**Problem statement**:
Make an exact copy of the records, leaving out the images.

________________________________________

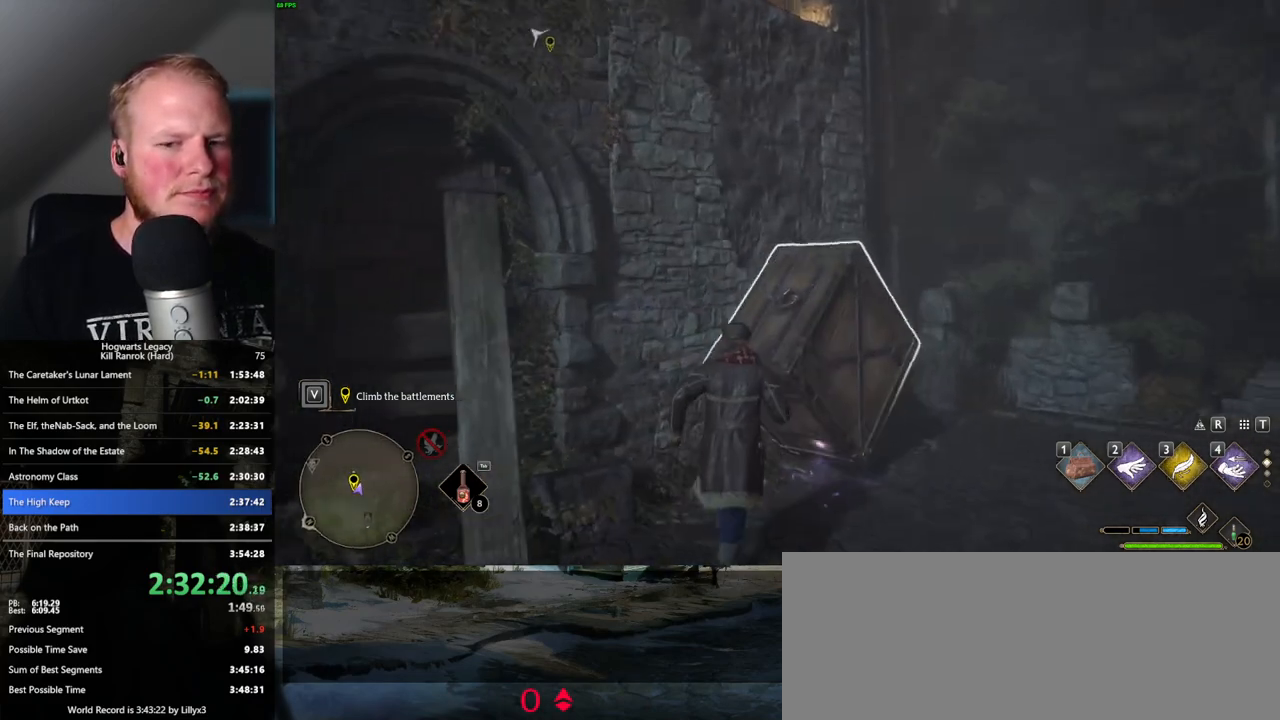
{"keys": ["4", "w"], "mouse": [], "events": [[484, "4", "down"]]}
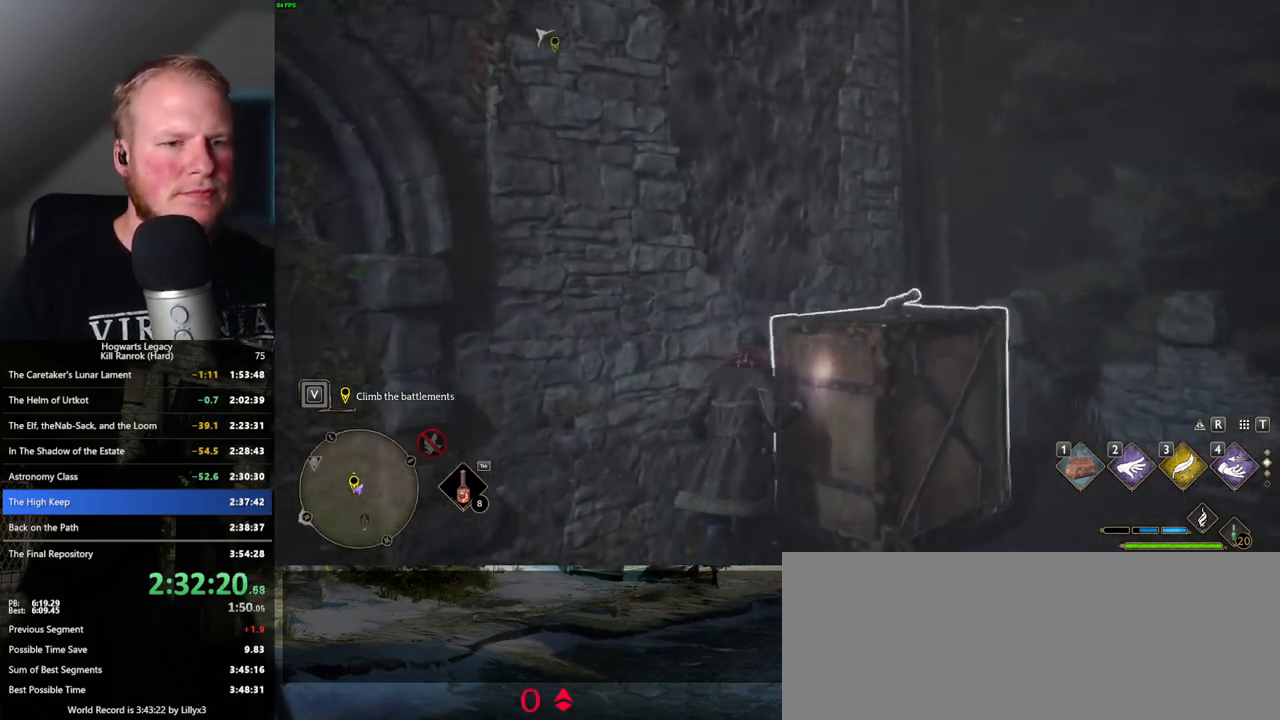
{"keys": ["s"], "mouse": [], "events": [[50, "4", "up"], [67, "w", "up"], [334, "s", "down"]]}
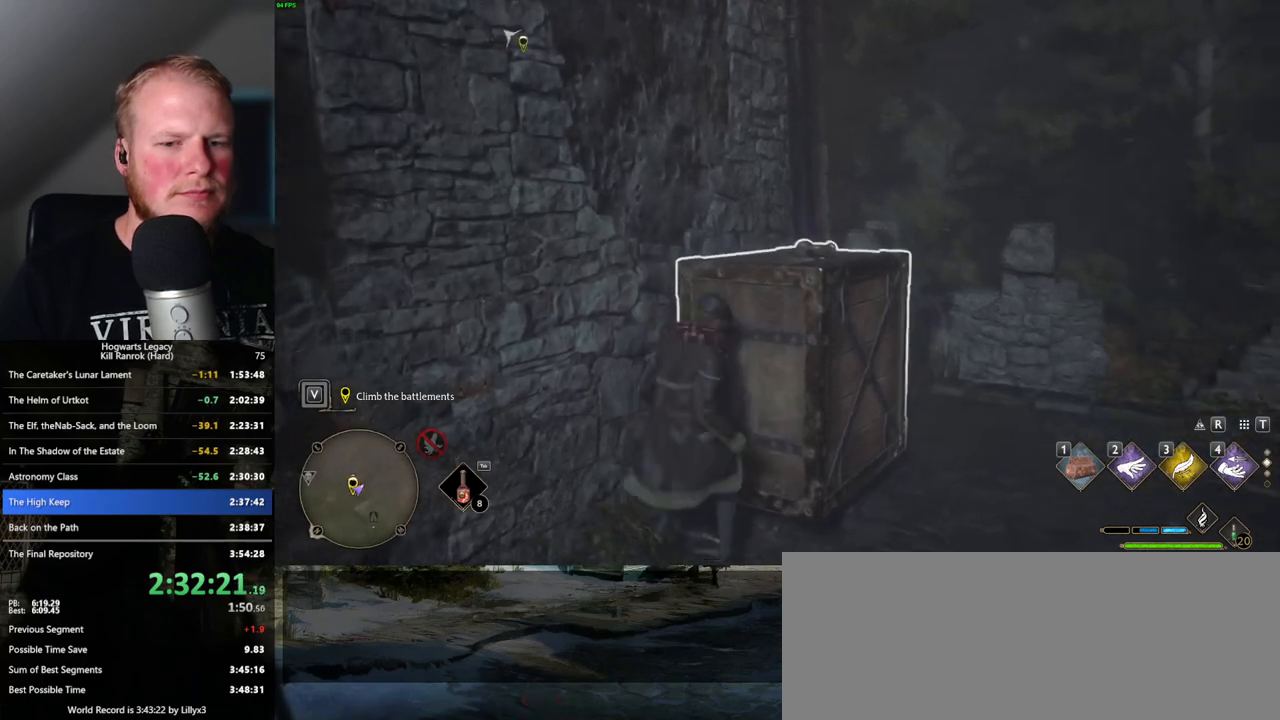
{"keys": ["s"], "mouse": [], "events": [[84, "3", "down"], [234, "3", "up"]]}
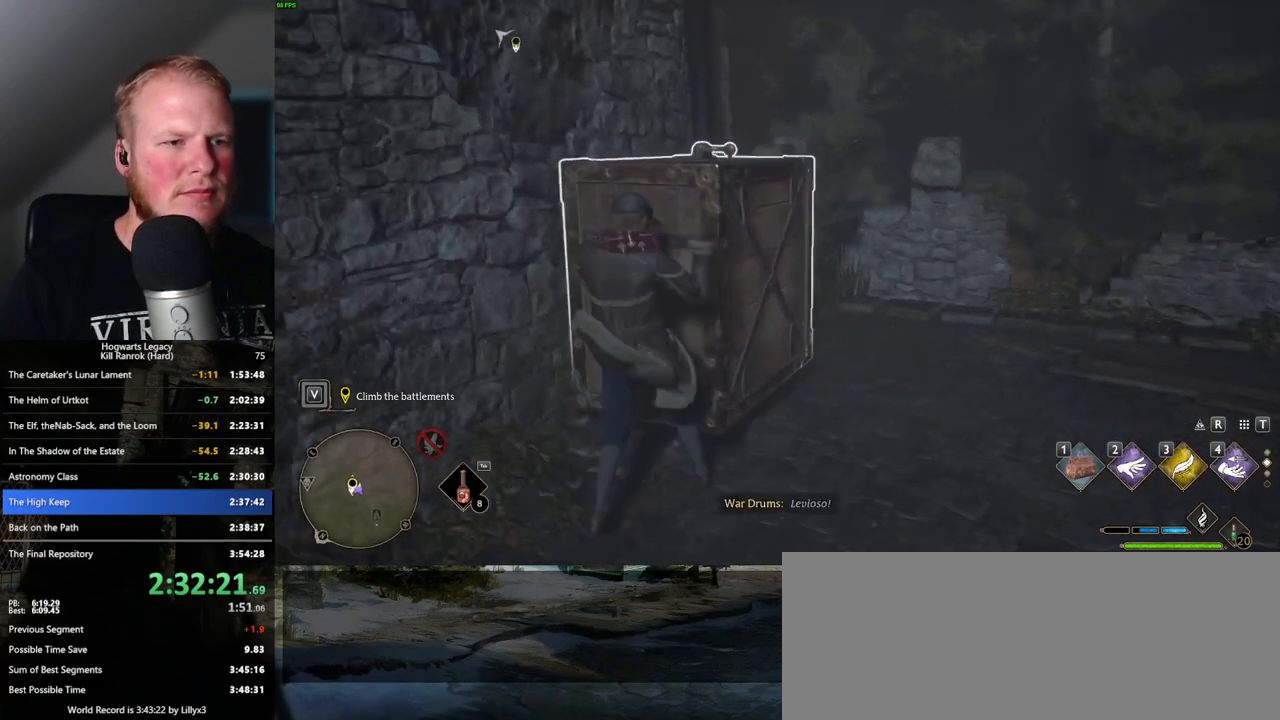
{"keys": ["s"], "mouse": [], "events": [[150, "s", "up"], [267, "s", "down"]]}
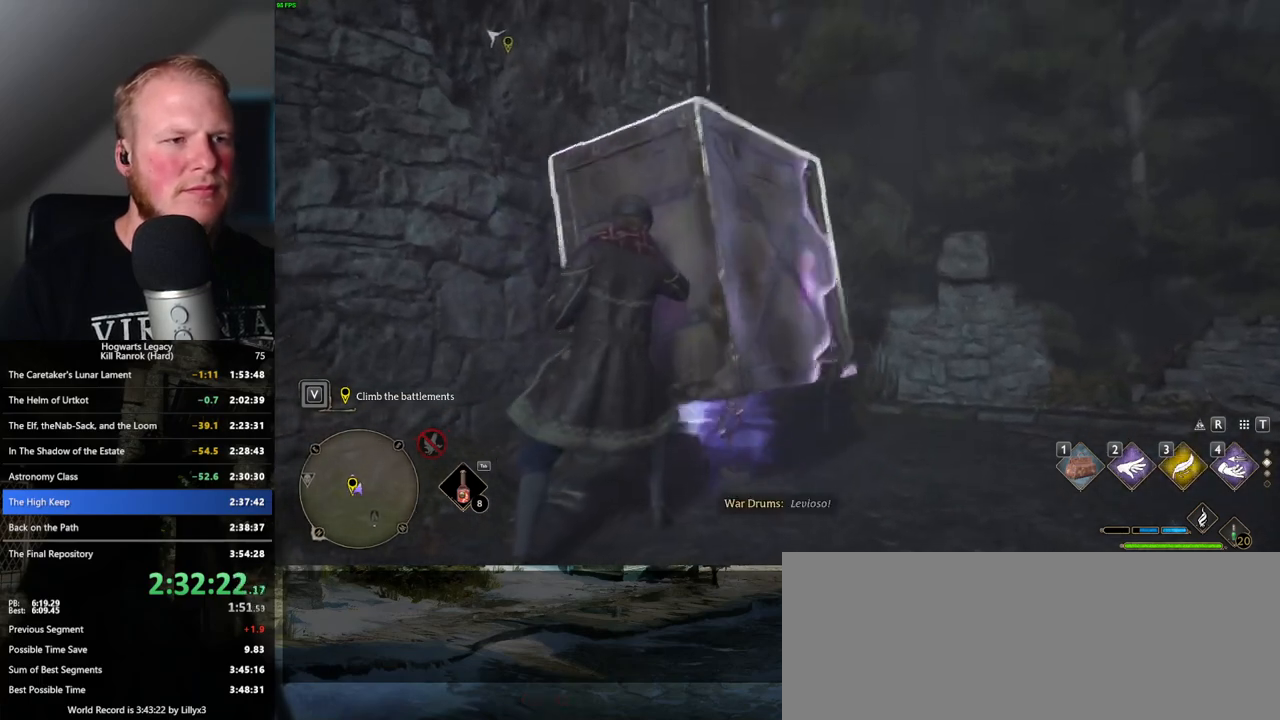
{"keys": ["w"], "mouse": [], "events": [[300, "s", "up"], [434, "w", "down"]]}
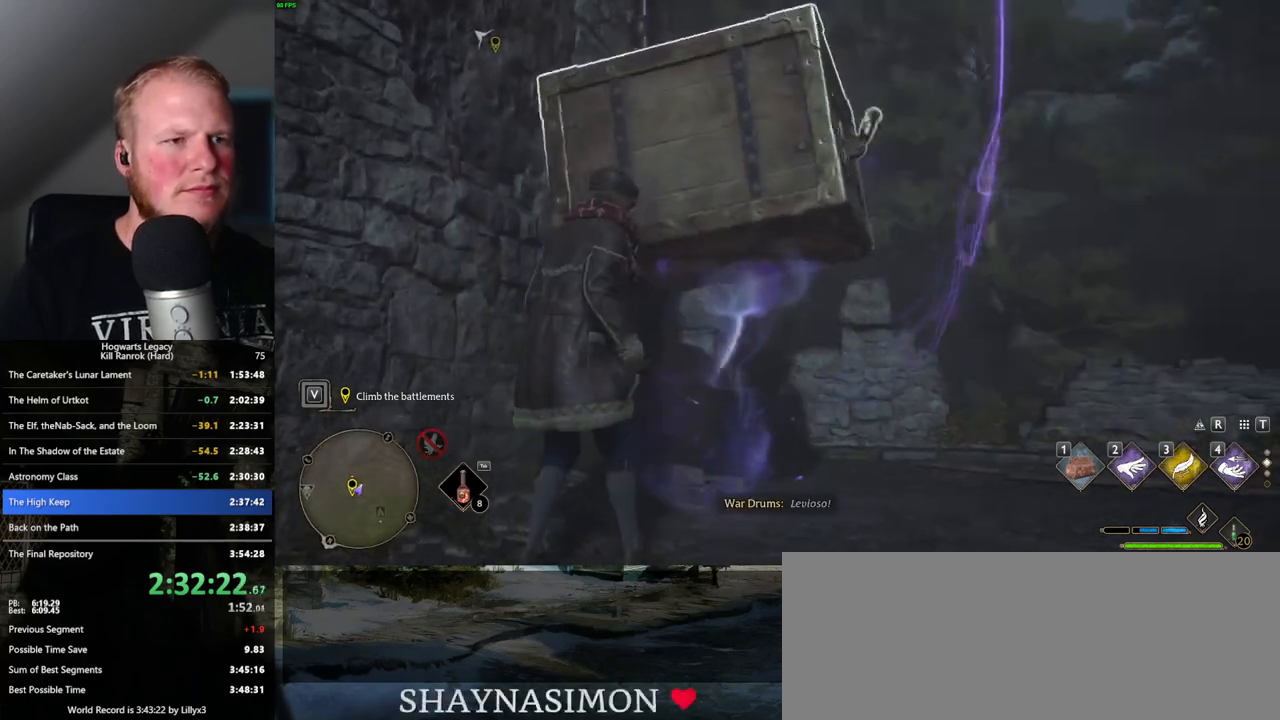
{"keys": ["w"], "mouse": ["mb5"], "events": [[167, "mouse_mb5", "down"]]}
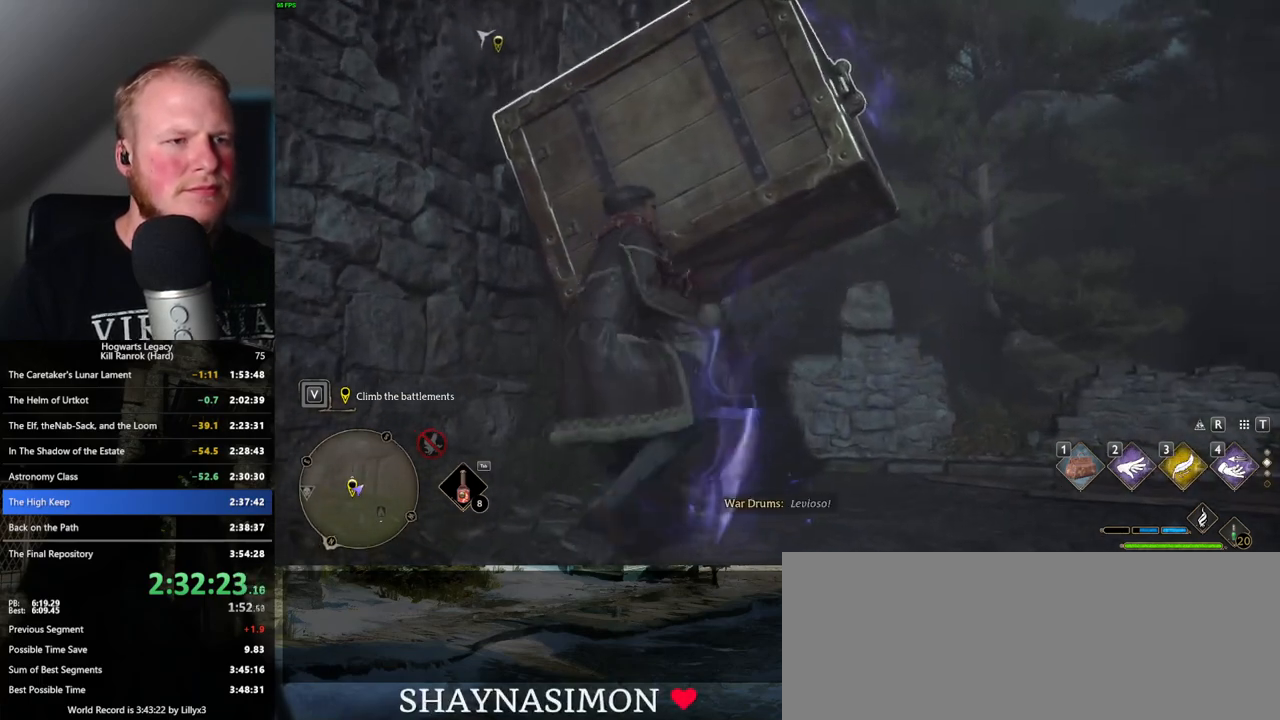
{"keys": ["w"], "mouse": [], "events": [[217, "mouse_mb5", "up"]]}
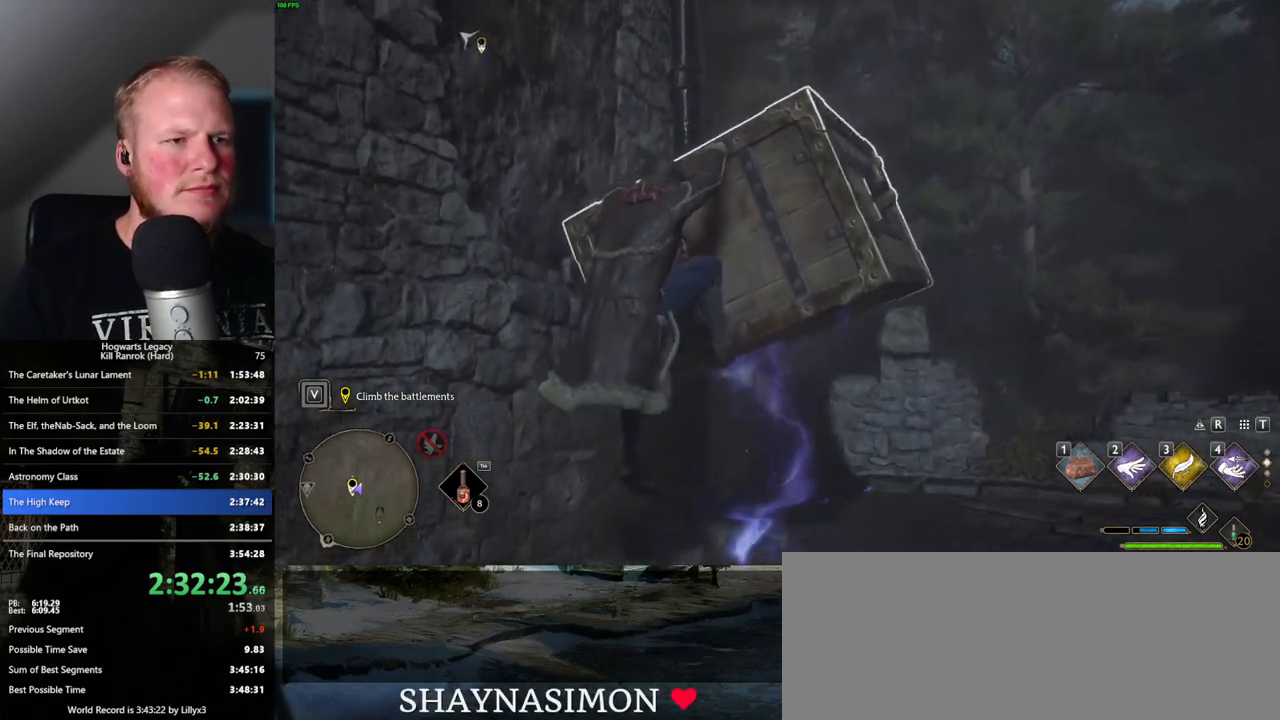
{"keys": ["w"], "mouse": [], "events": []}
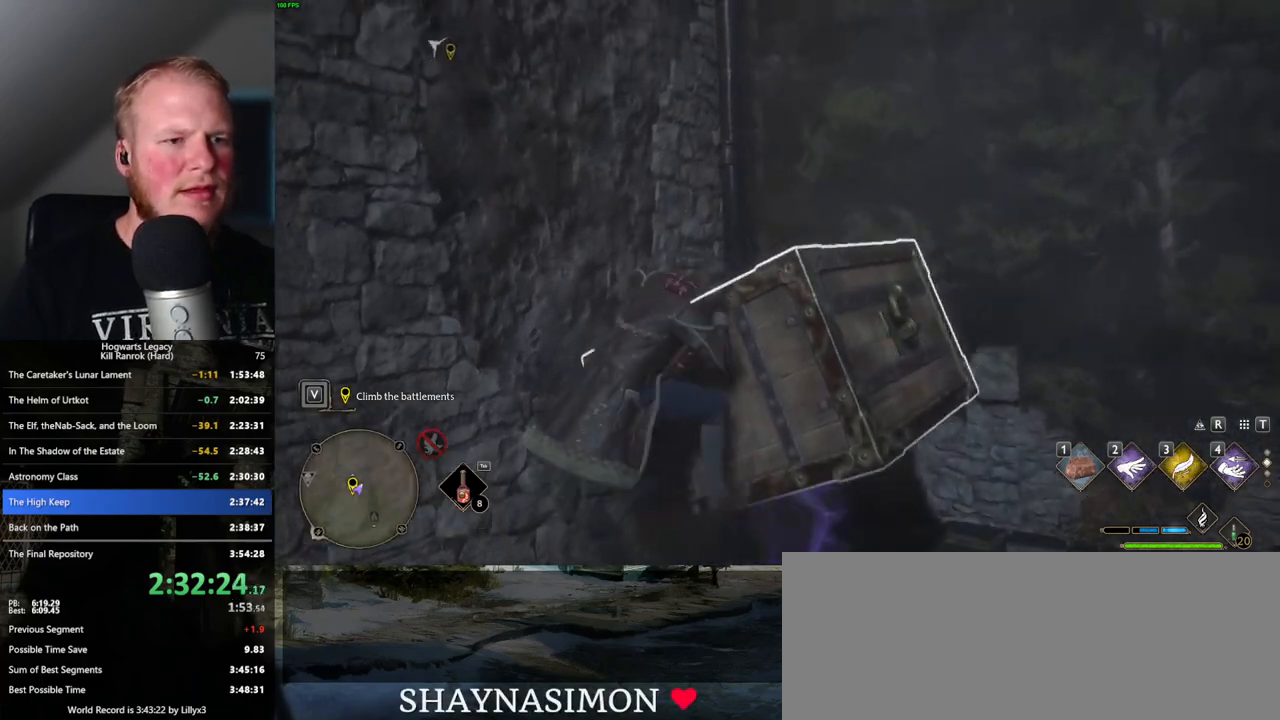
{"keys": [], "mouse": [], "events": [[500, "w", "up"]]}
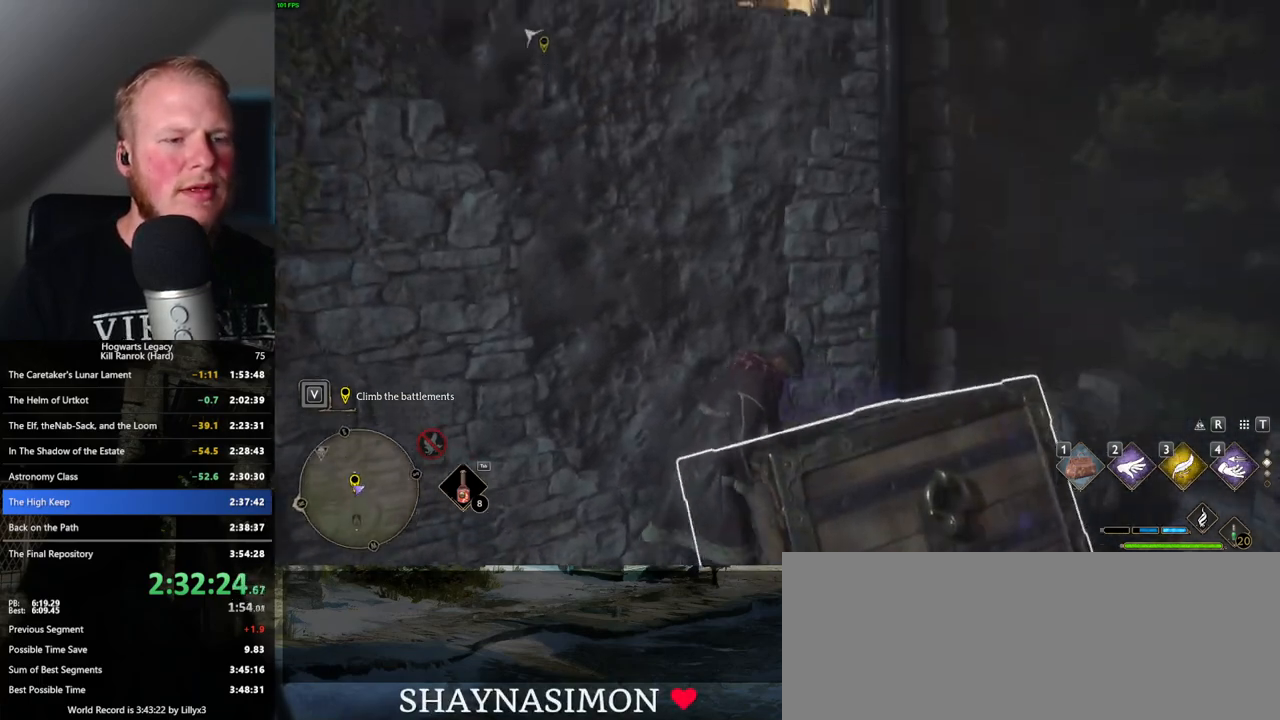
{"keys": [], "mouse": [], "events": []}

________________________________________

**Response**:
{"keys": ["4", "w"], "mouse": [], "events": [[484, "4", "down"]]}
{"keys": ["s"], "mouse": [], "events": [[50, "4", "up"], [67, "w", "up"], [334, "s", "down"]]}
{"keys": ["s"], "mouse": [], "events": [[84, "3", "down"], [234, "3", "up"]]}
{"keys": ["s"], "mouse": [], "events": [[150, "s", "up"], [267, "s", "down"]]}
{"keys": ["w"], "mouse": [], "events": [[300, "s", "up"], [434, "w", "down"]]}
{"keys": ["w"], "mouse": ["mb5"], "events": [[167, "mouse_mb5", "down"]]}
{"keys": ["w"], "mouse": [], "events": [[217, "mouse_mb5", "up"]]}
{"keys": ["w"], "mouse": [], "events": []}
{"keys": [], "mouse": [], "events": [[500, "w", "up"]]}
{"keys": [], "mouse": [], "events": []}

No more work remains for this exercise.